June 3, 1964 - Attorney General Robert F. Kennedy and 10,000 scrambling children opened a $500,000 playground in one of Washington’s pockets of poverty today and dedicated it to President John F. Kennedy.
The former 3-acre abandoned car lot in the Second precinct, which has been transformed into an elaborate and unusual playground complete with locomotive, fighter aircraft, and a tugboat, was described as “the dream of the Kennedy brothers” by O. Roy Chalk, who underwrote the project.
Chalk, president of the D.C. transit system and chairman of the National Committee on Playgrounds for Young America, told the crowds jamming the cordoned-off streets, “The feeling behind such a playground is that it makes children happy, and happy children make good citizens.”
The Second precinct has one of the highest crime rates in Washington and one of the two most substandard housing areas in the city. Although there are 10,000 children in the area, there has until today been nowhere for them to play except the streets.
“In Washington,” said Chalk, “we wish to set an example for community responsibility. This was the dream of the Kennedy brothers.” He related how he had met with 41 presidents of student councils in schools in the area and that they had chosen to name the playground the “John F. Kennedy Playground.”
The Attorney General, who was accompanied by his wife and three of his children, emphasized that “so much more needs to be done in other cities.”
“People complain about juvenile delinquency and youth crime,” he pointed out, “but when the schools are insufficient and education is inadequate and children have nowhere for recreation, how can you expect anything except delinquency and crime?
“It is incumbent on the rest of us, who have responsibilities in Government or as private citizens, to do what we can in Washington, which is the capital of the free world, to see that our young people are brought up with hope and confidence in the future,” Kennedy said.

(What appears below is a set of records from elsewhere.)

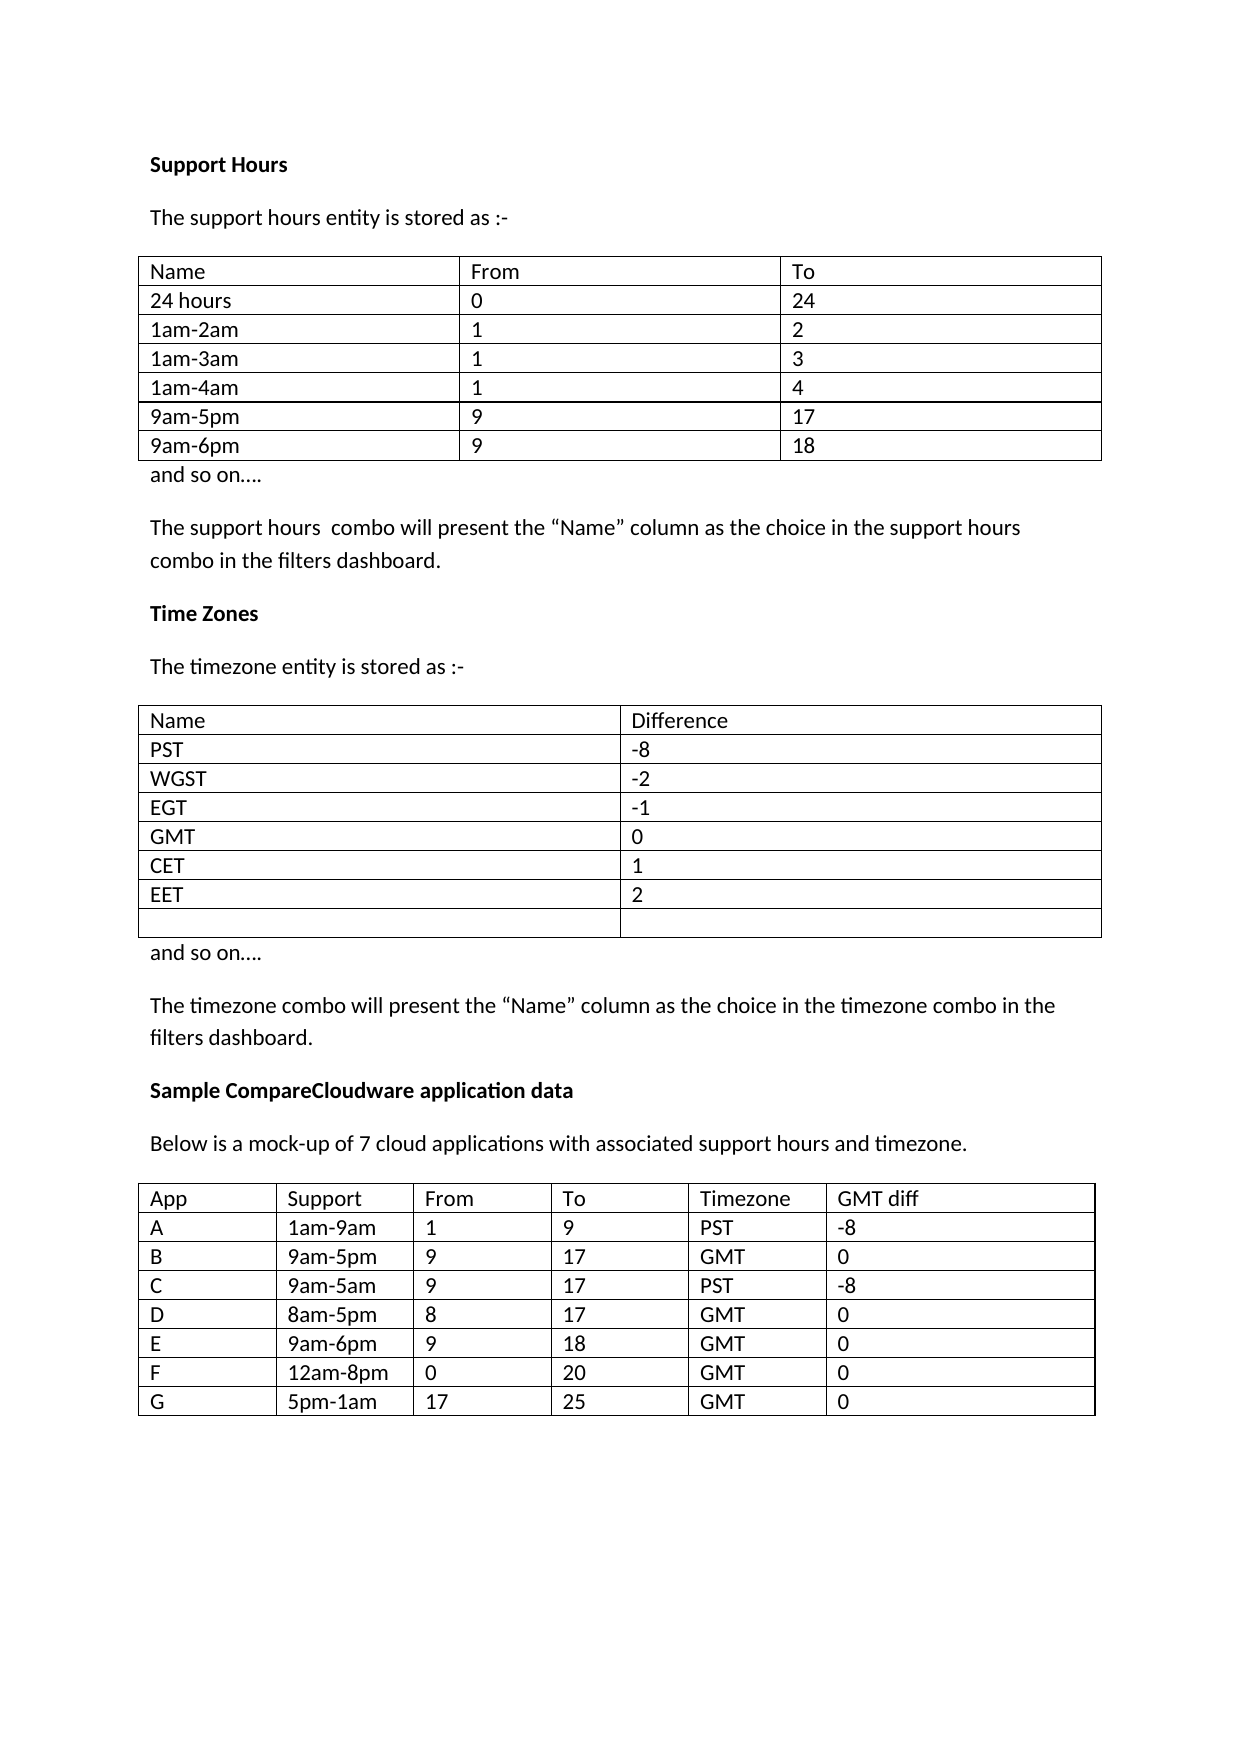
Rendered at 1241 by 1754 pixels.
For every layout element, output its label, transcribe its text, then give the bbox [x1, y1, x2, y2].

table_cell 2 [781, 315, 1101, 343]
text Support Hours [150, 150, 1090, 178]
table_cell 9 [460, 431, 780, 459]
table_cell -2 [621, 764, 1101, 792]
table_cell 0 [827, 1242, 1094, 1270]
table_cell 2 [621, 880, 1101, 908]
text Time Zones [150, 599, 1090, 627]
text The support hours entity is stored as :- [150, 203, 1090, 231]
table_cell 24 [781, 286, 1101, 314]
text The timezone combo will present the “Name” column as the choice in the timezone combo in the filters dashboard. [150, 991, 1090, 1052]
table_cell 1am-9am [277, 1213, 413, 1241]
table_cell 17 [552, 1300, 688, 1328]
table_cell G [139, 1387, 276, 1415]
table_cell -8 [827, 1213, 1094, 1241]
table_cell 17 [552, 1242, 688, 1270]
table_cell 9am-5am [277, 1271, 413, 1299]
table_cell 1am-4am [139, 373, 459, 401]
table_cell 25 [552, 1387, 688, 1415]
table_cell 1 [414, 1213, 551, 1241]
table_cell 0 [827, 1300, 1094, 1328]
table_cell 0 [621, 822, 1101, 850]
table_cell 8am-5pm [277, 1300, 413, 1328]
table_cell D [139, 1300, 276, 1328]
table_cell 9 [414, 1242, 551, 1270]
table_cell 17 [552, 1271, 688, 1299]
text and so on…. [150, 461, 1090, 488]
table_cell 0 [827, 1387, 1094, 1415]
table_header To [781, 257, 1101, 285]
table_cell 5pm-1am [277, 1387, 413, 1415]
table_cell PST [139, 735, 620, 763]
table_cell E [139, 1329, 276, 1357]
table_cell 17 [414, 1387, 551, 1415]
table_cell EET [139, 880, 620, 908]
text The timezone entity is stored as :- [150, 652, 1090, 680]
table_cell 18 [552, 1329, 688, 1357]
table_cell GMT [689, 1387, 826, 1415]
table_header Support [277, 1184, 413, 1212]
table_cell -1 [621, 793, 1101, 821]
table_cell GMT [139, 822, 620, 850]
text Below is a mock-up of 7 cloud applications with associated support hours and timezone. [150, 1129, 1090, 1158]
table_cell 1 [460, 315, 780, 343]
table_header From [460, 257, 780, 285]
table_cell 1 [621, 851, 1101, 879]
table_cell 9 [552, 1213, 688, 1241]
text Sample CompareCloudware application data [150, 1077, 1090, 1104]
table_cell 1am-2am [139, 315, 459, 343]
table_cell C [139, 1271, 276, 1299]
table_cell 4 [781, 373, 1101, 401]
table_cell 24 hours [139, 286, 459, 314]
table_cell 9am-6pm [277, 1329, 413, 1357]
table_header To [552, 1184, 688, 1212]
table_cell 9 [414, 1329, 551, 1357]
table_cell -8 [621, 735, 1101, 763]
table_cell 1am-3am [139, 344, 459, 372]
table_cell EGT [139, 793, 620, 821]
table_header App [139, 1184, 276, 1212]
text and so on…. [150, 938, 1090, 966]
table_cell PST [689, 1213, 826, 1241]
table_cell -8 [827, 1271, 1094, 1299]
table_cell 9 [460, 403, 780, 430]
table_cell 17 [781, 403, 1101, 430]
table_cell 0 [827, 1358, 1094, 1386]
table_cell 9 [414, 1271, 551, 1299]
table_cell [621, 909, 1101, 937]
table_cell 8 [414, 1300, 551, 1328]
table_cell CET [139, 851, 620, 879]
table_cell GMT [689, 1329, 826, 1357]
table_cell WGST [139, 764, 620, 792]
table_cell A [139, 1213, 276, 1241]
table_cell [139, 909, 620, 937]
table_header Name [139, 706, 620, 734]
table_cell F [139, 1358, 276, 1386]
table_cell 0 [460, 286, 780, 314]
table_header From [414, 1184, 551, 1212]
table_cell 18 [781, 431, 1101, 459]
table_cell GMT [689, 1358, 826, 1386]
table_header GMT diff [827, 1184, 1094, 1212]
text The support hours combo will present the “Name” column as the choice in the support hours combo in the filters dashboard. [150, 513, 1090, 574]
table_cell 0 [827, 1329, 1094, 1357]
table_header Name [139, 257, 459, 285]
table_cell PST [689, 1271, 826, 1299]
table_cell 9am-6pm [139, 431, 459, 459]
table_cell 9am-5pm [277, 1242, 413, 1270]
table_header Difference [621, 706, 1101, 734]
table_cell 9am-5pm [139, 403, 459, 430]
table_cell GMT [689, 1242, 826, 1270]
table_cell 1 [460, 344, 780, 372]
table_cell 3 [781, 344, 1101, 372]
table_cell 20 [552, 1358, 688, 1386]
table_cell GMT [689, 1300, 826, 1328]
table_cell 12am-8pm [277, 1358, 413, 1386]
table_cell 0 [414, 1358, 551, 1386]
table_header Timezone [689, 1184, 826, 1212]
table_cell B [139, 1242, 276, 1270]
table_cell 1 [460, 373, 780, 401]
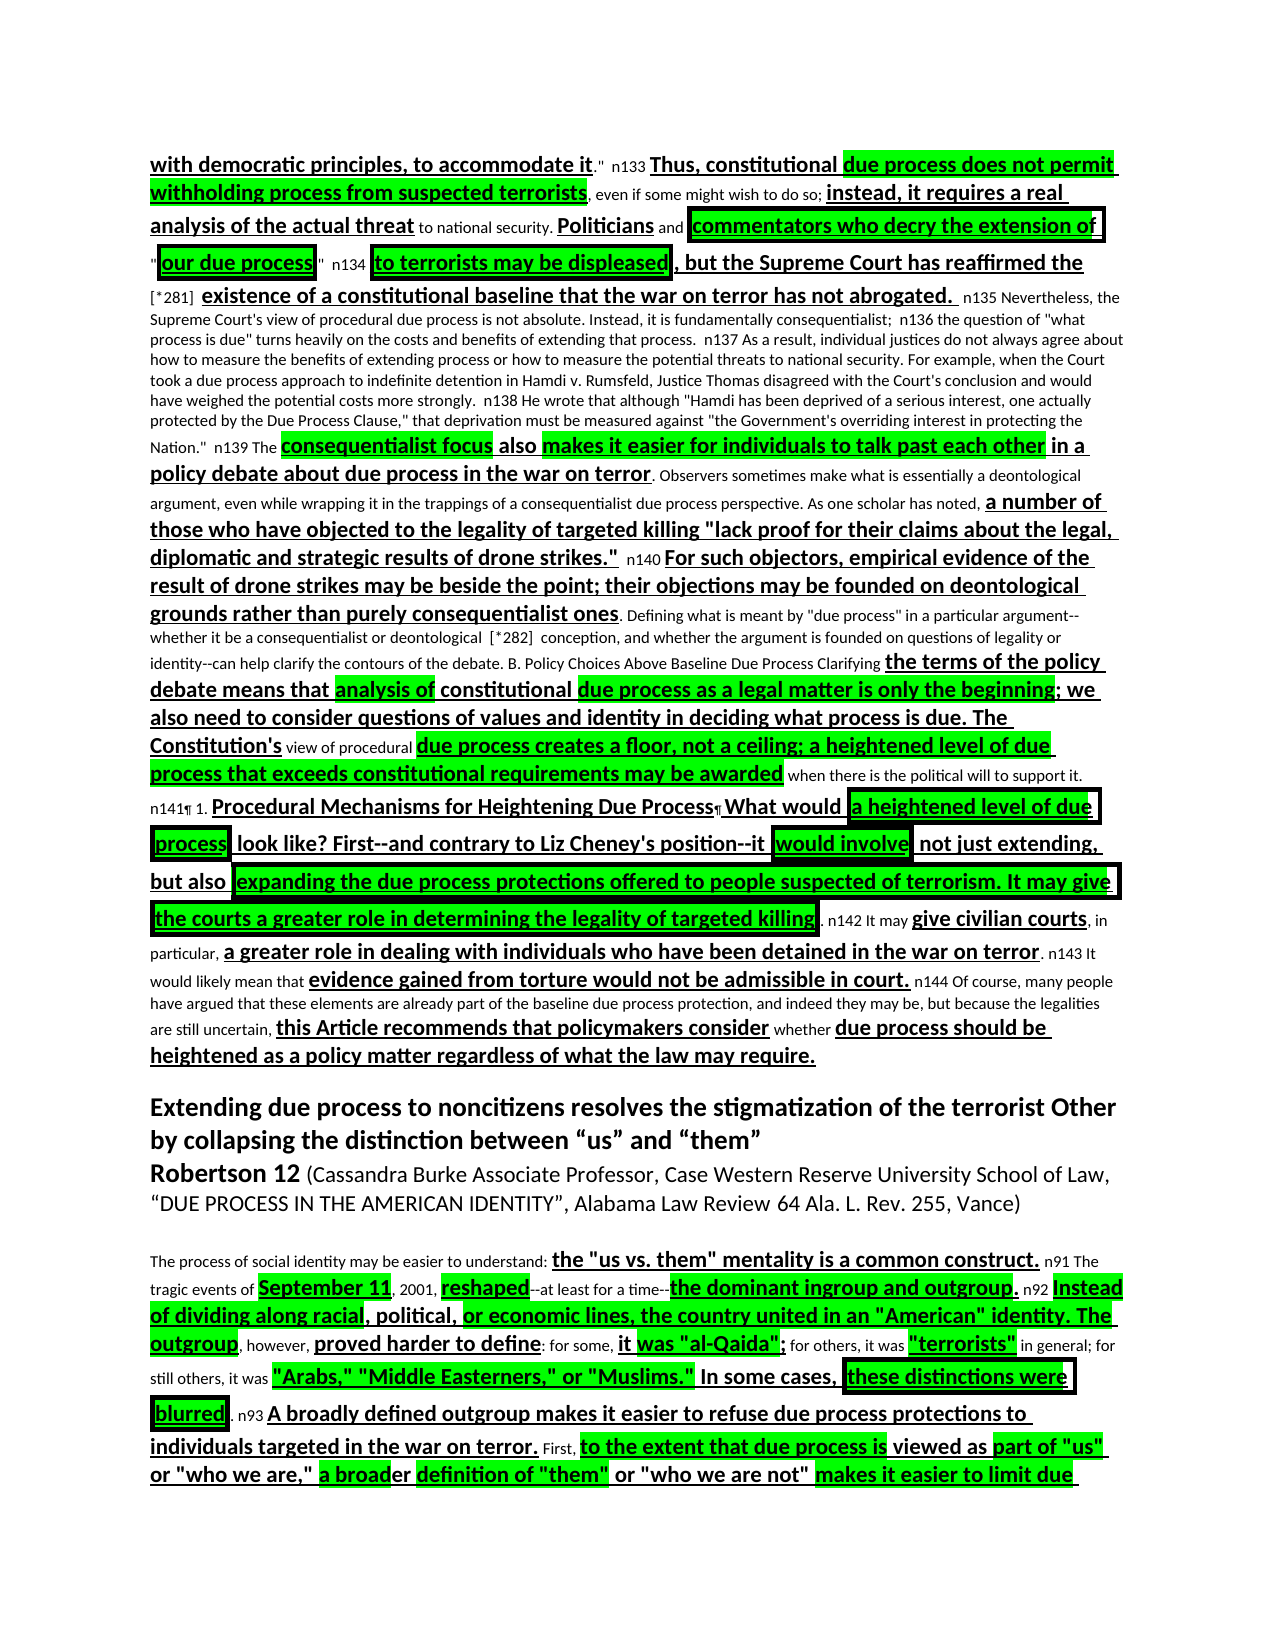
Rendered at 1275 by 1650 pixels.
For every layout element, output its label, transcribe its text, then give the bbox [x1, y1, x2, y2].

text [150, 150, 1125, 1069]
subtitle Extending due process to noncitizens resolves the stigmatization of the terrorist Other by collapsing the distinction between “us” and “them” [150, 1090, 1125, 1156]
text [150, 1245, 1125, 1488]
text Robertson 12 (Cassandra Burke Associate Professor, Case Western Reserve University School of Law, “DUE PROCESS IN THE AMERICAN IDENTITY”, Alabama Law Review 64 Ala. L. Rev. 255, Vance) [150, 1156, 1125, 1217]
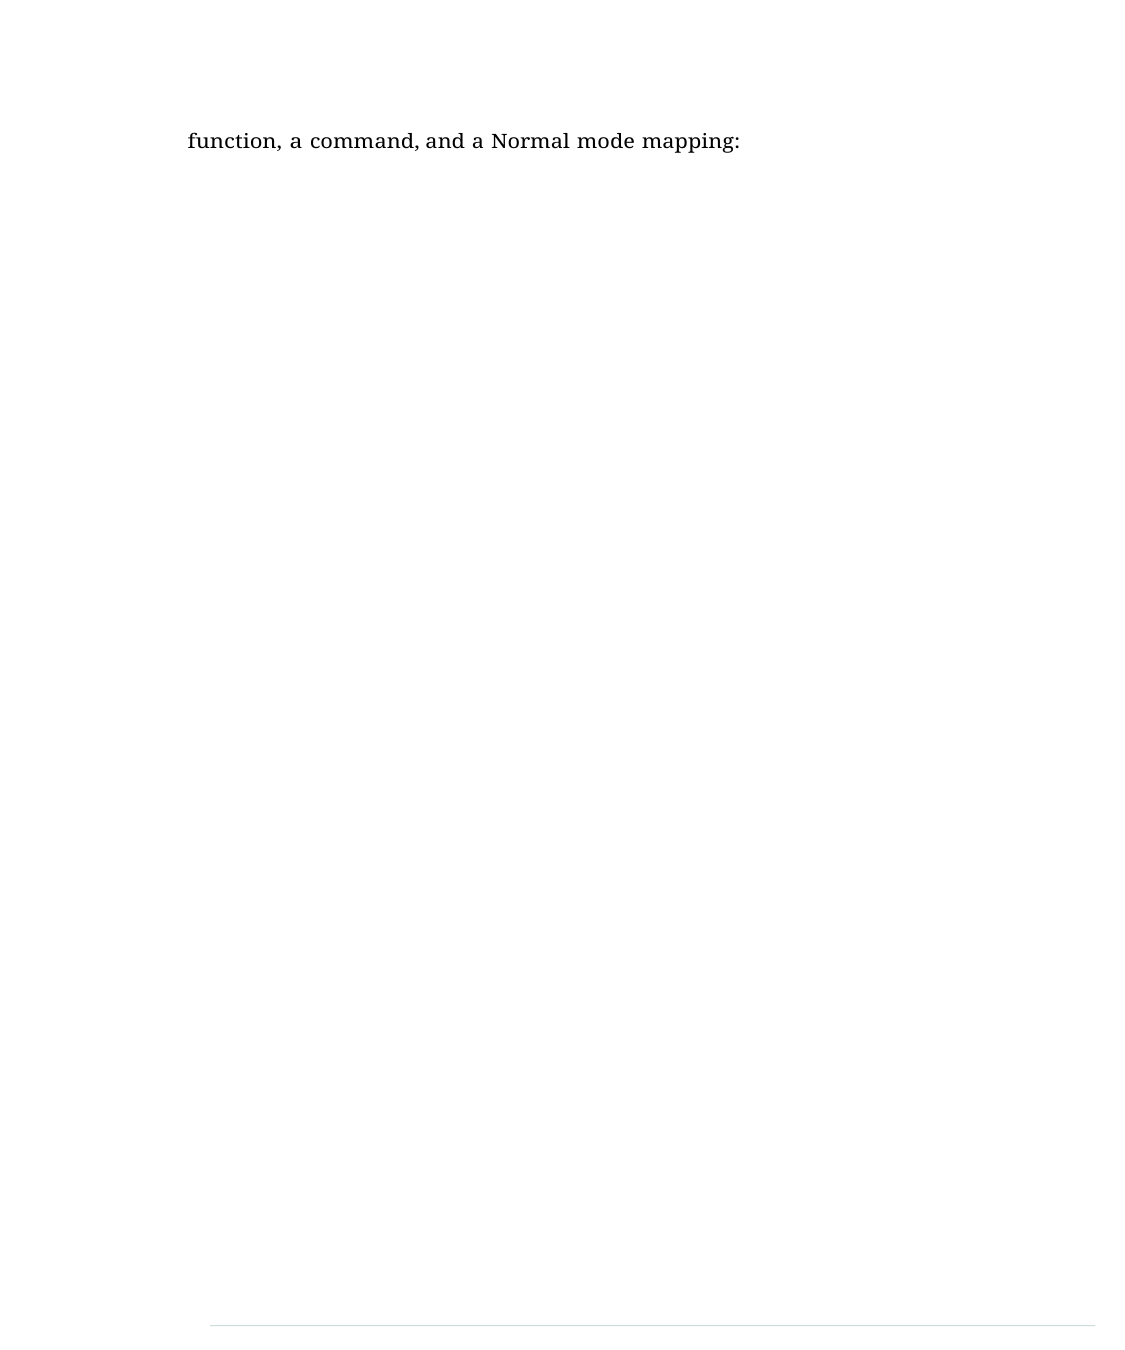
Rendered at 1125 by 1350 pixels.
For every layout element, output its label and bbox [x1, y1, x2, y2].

text [187, 127, 938, 154]
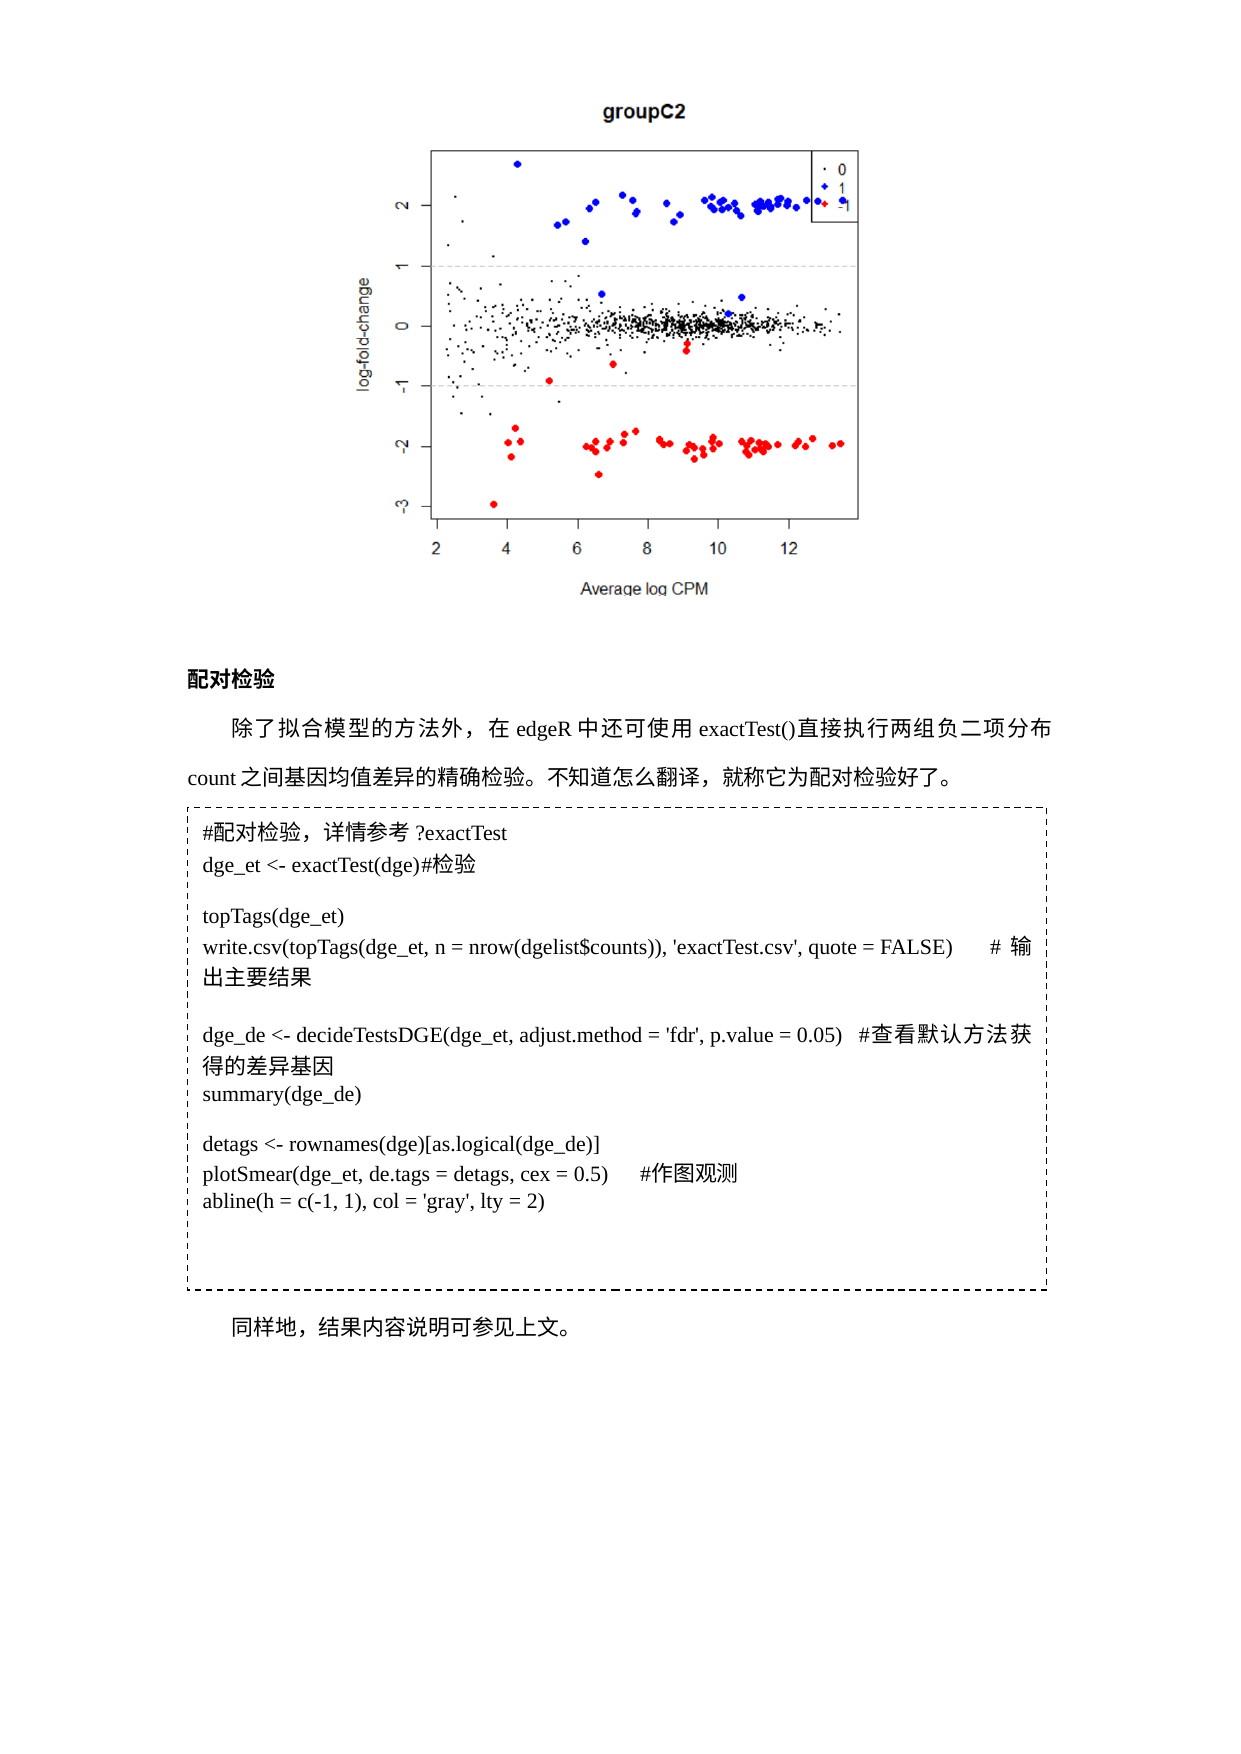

“If we learned anything while President Kennedy was President of the United States — and he had a close identification with the young — it was that this kind of effort must not stop here, but must go forward and make this country a better place to live,” he added.
Seconds after the Attorney General snipped the gold ribbon to open the John F. Kennedy Playground, it looked as if every one of the 10,000 children was sprinting to get inside.